*** RECORDS PROVIDED ***
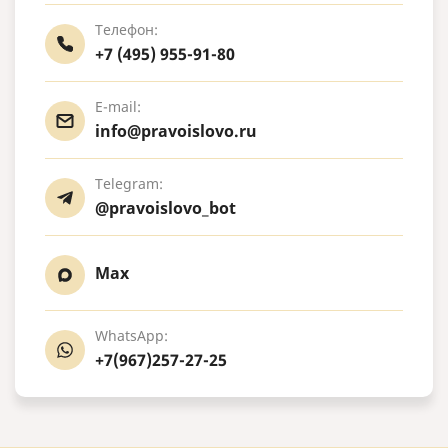
Телефон:
+7 (495) 955-91-80
E-mail:
info@pravoislovo.ru
Telegram:
@pravoislovo_bot
Max
WhatsApp:
+7(967)257-27-25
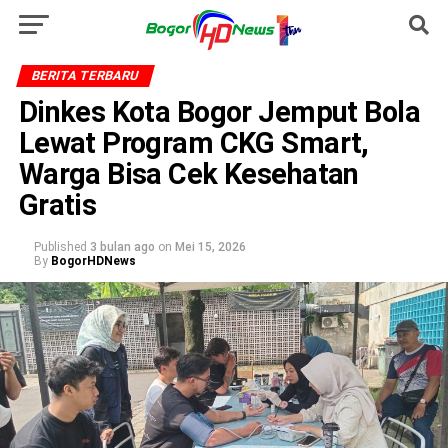
BERITA TERBARU
Dinkes Kota Bogor Jemput Bola
Lewat Program CKG Smart,
Warga Bisa Cek Kesehatan
Gratis
Published
3 bulan ago
on
Mei 15, 2026
By
BogorHDNews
*** End of RECORDS PROVIDED ***
YOUR ASSIGNMENT = Every record must be duplicated exactly, except for the pictures, which are left out.

SOLUTION FOR THIS TASK =
Телефон:
+7 (495) 955-91-80
E-mail:
info@pravoislovo.ru
Telegram:
@pravoislovo_bot
Max
WhatsApp:
+7(967)257-27-25
BERITA TERBARU
Dinkes Kota Bogor Jemput Bola
Lewat Program CKG Smart,
Warga Bisa Cek Kesehatan
Gratis
Published
3 bulan ago
on
Mei 15, 2026
By
BogorHDNews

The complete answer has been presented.